Le procès des cinq membres du cannabis social club de Namur devait démarrer ce vendredi devant le tribunal correctionnel de Namur. Mais un incident de procédure a empêché l'audience de se tenir.
Appelant chacun des cinq prévenus à la barre à l'entame des débats, la juge Marie-Cécile Matagne a constaté qu'elle connaissait un des prévenus. "Je dois me déporter", a-t-elle immédiatement conclu. Avant de reporter le procès au 22 juin prochain, devant un autre juge.
On peut s'étonner qu'il faille attendre l'ouverture d'un procès pour constater une telle incompatibilité. L'identité de la prévenue figure en effet dans le dossier depuis le début de l'enquête en 2014. "Mais cela arrive, nous explique maître Blaise Guesquière, le conseil d'un des prévenus. On peut très bien connaître quelqu'un de vue, et même assez bien, sans nécessairement connaître son nom. Par exemple en fréquentant la même salle de sports. C'est normal qu'un juge se déporte dans de telles circonstances pour que son impartialité soit inattaquable."
Difficile pourtant de ne pas voir dans ce dossier un exemple de l'arriéré judiciaire : des faits qui remontent à 2013, une enquête facilement bouclée en 2014 (flagrant délit, aveux... le dossier est limpide), le renvoi devant le tribunal correctionnel par la Chambre du conseil en octobre 2016... et un procès en première instance qui ne se tiendra pas avant juin 2018.
Une asbl créée en 2013 pour produire du cannabis
Le cannabis club de Namur, c'est l'histoire de deux frères, la cinquantaine, fumeur de marijuana, et qui décident en 2013 d'immiter une association anversoise, Trek uw plant, des militants de la dépénalisation.

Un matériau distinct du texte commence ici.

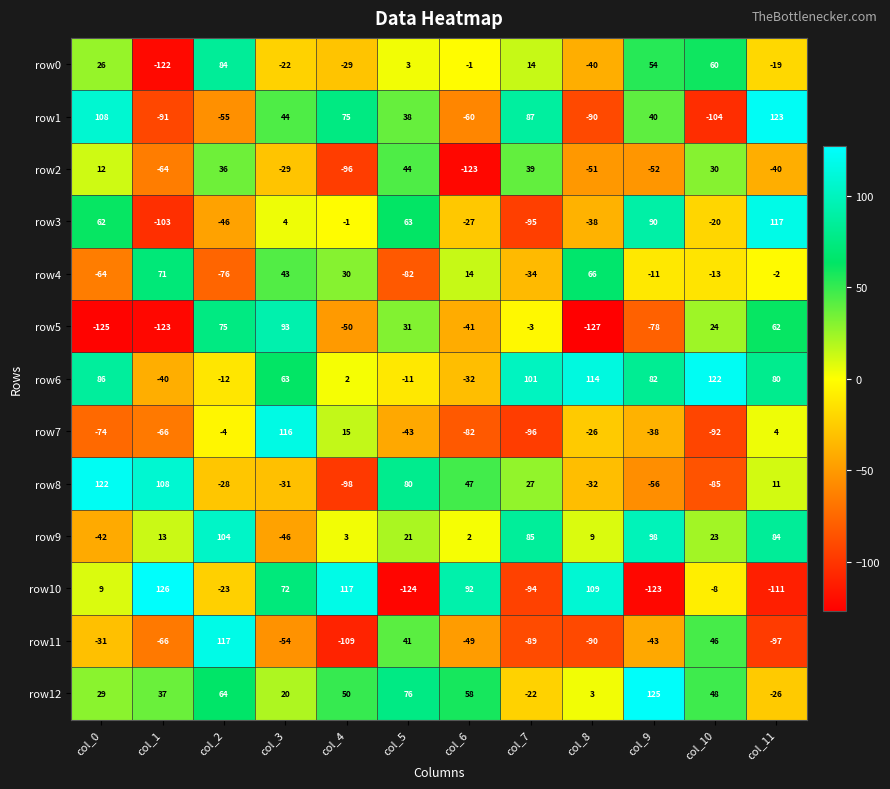

What is the greatest value displayed?

126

Le principe est simple : puisque la justice belge tolère la détention de 3 grammes de cannabis, ou la culture d'un plant pour une consommation personnelle, une asbl pourrait prendre en charge la production pour l'ensemble de ses membres, à raison d'un plant par personne. Ainsi, les membres du club ne doivent plus se fournir dans la rue auprès de dealers peu fréquentables ; plus besoin non plus de faire pousser un ou deux plants de cannabis à la maison, en s'inquiétant de ce que les voisins peuvent penser... Les statuts de l'asbl sont publiés au moniteur, la police et le procureur sont même prévenus par courrier. Les responsables du cannabis club parlent ouvertement aux journalistes. La formule séduit des dizaines de consommateurs, qui participent à l'assemblée générale et payent leur cotisation.
Mais un beau matin, la police perquisitionne au local de l'association et saisit 4 kilos de cannabis prêts à être distribués aux membres de l'association. La position du Parquet, c'est que le débat sur la dépénalisation du cannabis ne peut pas se faire devant les tribunaux mais au Parlement. Donc, oui, pour le Parquet, faire pousser des dizaines de plants de cannabis dans un garage pour les vendre, même dans le cadre d'une asbl déclarée, même sans faire de profit, même à raison d'un plant par membre cotisant, c'est du trafic de stupéfiant. On imagine toutefois que dans les peines réclamées, le Parquet voudra marquer la différence avec des dealers classiques. Récemment, devant la Cour d'appel du Hainaut, le président du cannabis club de Tournai a écopé d'une simple peine de travail.